-Re: Znodes are really wait-free objects?
Ted Dunning 2012-12-10, 17:58
Wait-free means that from the user's point of view, all operations will
proceed or fail immediately. Synchronization internal to the server to
ensure coherent memory access doesn't really apply here.
The point is that ZK is not a lock manager and there is no corollary to a
wait operation. This is extremely important because locks encourage
timeout designs which are notoriously unreliable (at least in expectation
when implemented by normal human engineers).
The high level operations that have to happen are, roughly,
a) the node receiving your request gets the request and validates that it
appears well formed.
b) if the request is a read operation, it is satisfied by direct access to
c) if the request is a write operation, it is forwarded to the master
d) the master looks at memory and the queue to decide if this operation
will succeed or fail
e) if the operation will fail, the failure is returned
f) if the operation will succeed, then it is converted to an idempotent
operation and sent to the rest of the cluster for committing
g) once a quorum commits the operation, success is returned
h) if a quorum fails to commit the operation in time, failure is returned
This is a moderately long list, but nothing here has any long lived locks
or much chance for starvation. That leads to the claim that all operations
are lock-less from the user point of view.

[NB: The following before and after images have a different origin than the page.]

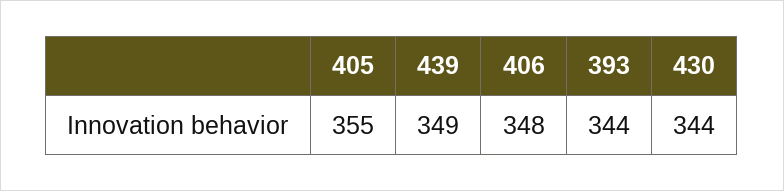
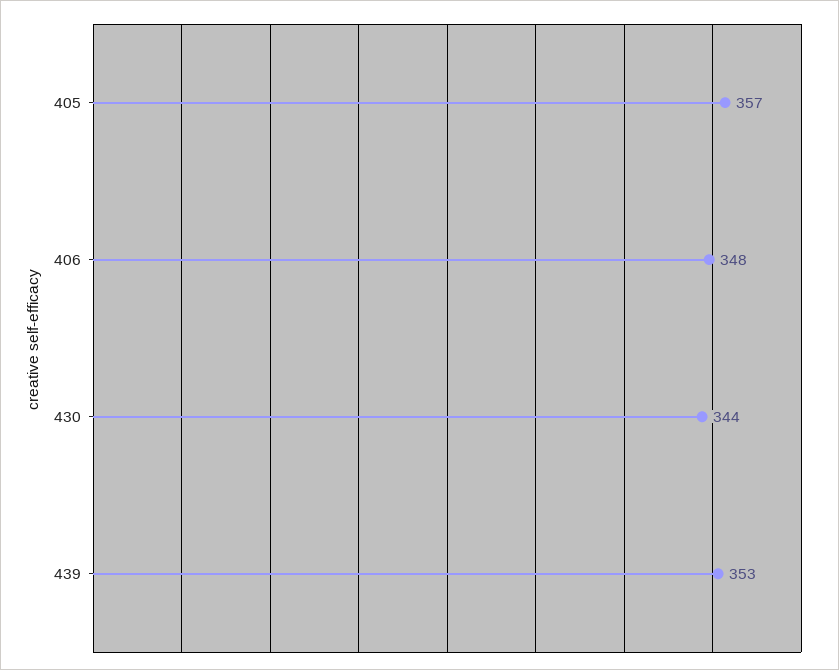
405: 355 -> 357
439: 349 -> 353
393: 344 -> none

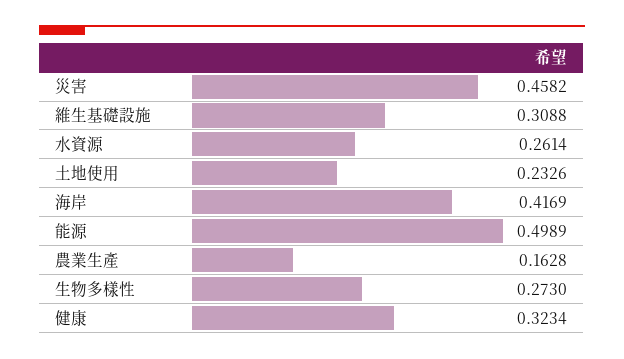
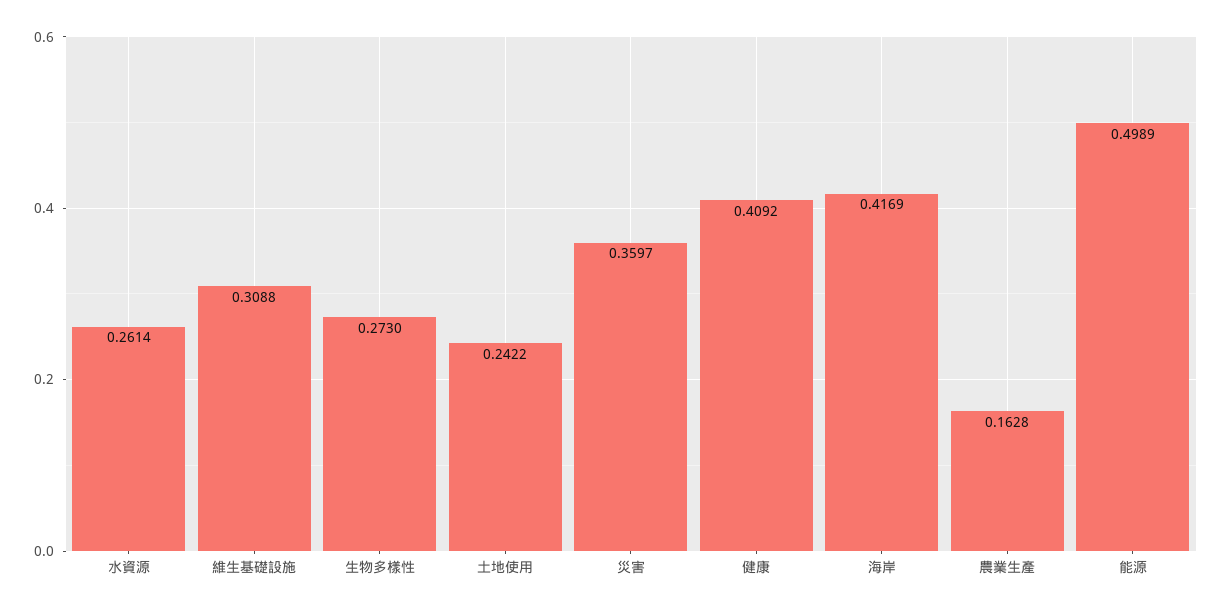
災害: 0.4582 -> 0.3597
土地使用: 0.2326 -> 0.2422
健康: 0.3234 -> 0.4092

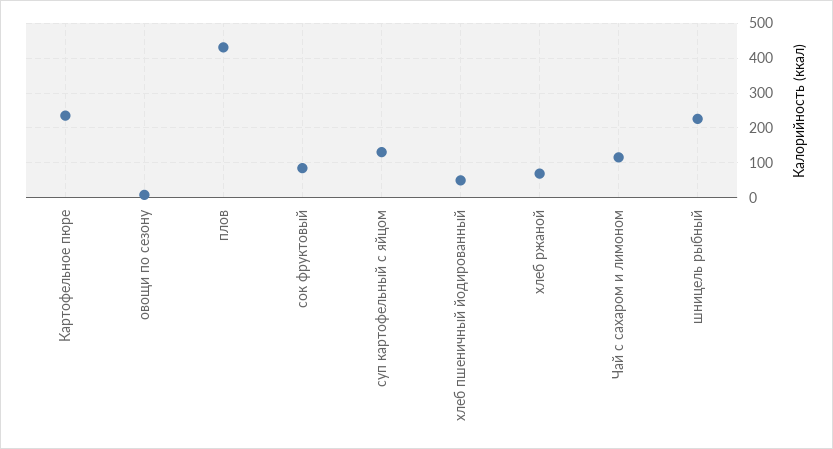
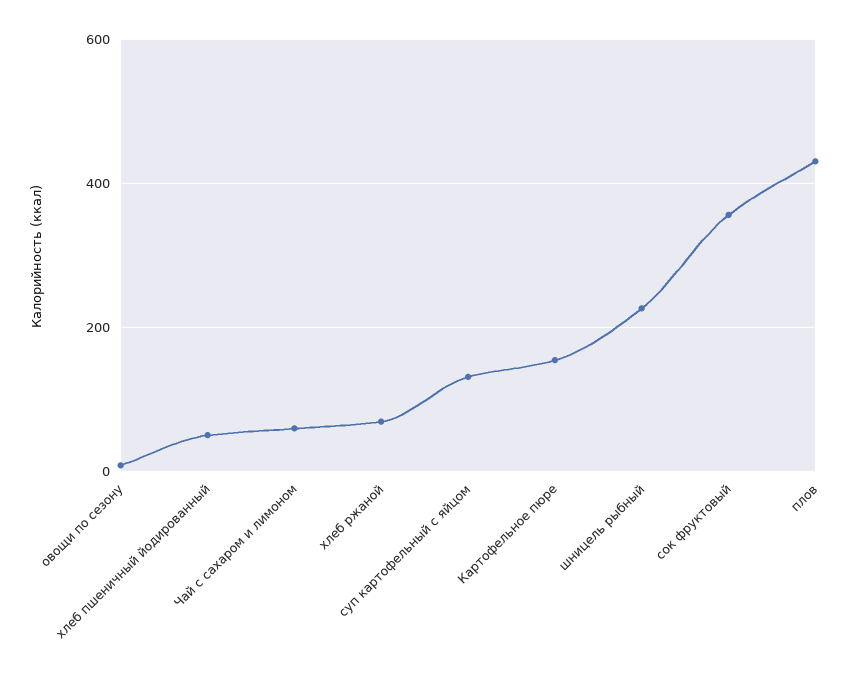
Картофельное пюре: 240 -> 160
сок фруктовый: 80 -> 360
Чай с сахаром и лимоном: 120 -> 60

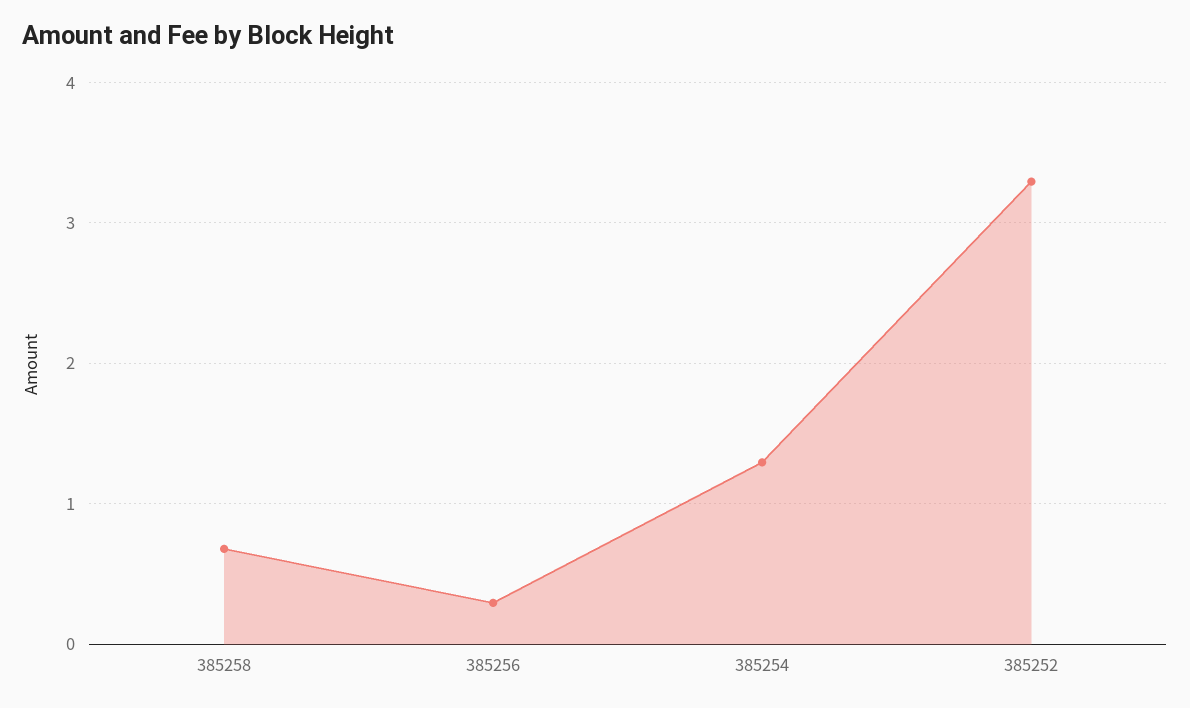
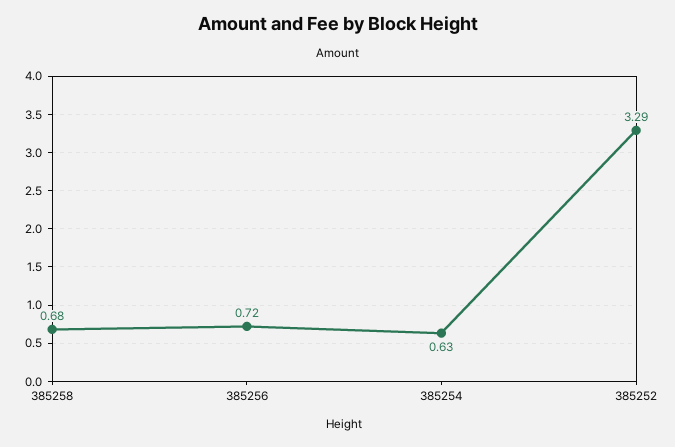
385256: 0.3 -> 0.72
385254: 1.3 -> 0.63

On Mon, Dec 10, 2012 at 9:45 AM, Dmitry Kuvayskiy <
[EMAIL PROTECTED]> wrote:
> Hello all.
> The paper "ZooKeeper: Wait-free coordination for Internet-scale
> systems" claims that znodes are wait-free objects (citing: ``Our
> system, Zookeeper, hence implements an API that manipulates simple
> _wait-free_ data objects organized hierarchically as in file
> systems''). But I wonder if they are really "wait-free" (in the sense
> that "every operation has a bound on the number of steps the algorithm
> will take before the operation completes")?
> As far as I know, ZooKeeper uses locks (well, "synchronized" keyword)
> internally. I also cannot imagine a system that big and complex
> working only with wait-free data structures. And if we use locks
> internally, how can we state that the external interface is wait-free?
> Also, I didn't find anything about "wait-freedom" on the
> http://zookeeper.apache.org/ site. So can anyone explain a bit, what
> this "wait-free" really means and how it is implemented in the code?
> Yours sincerely,
> Dmitry Kuvayskiy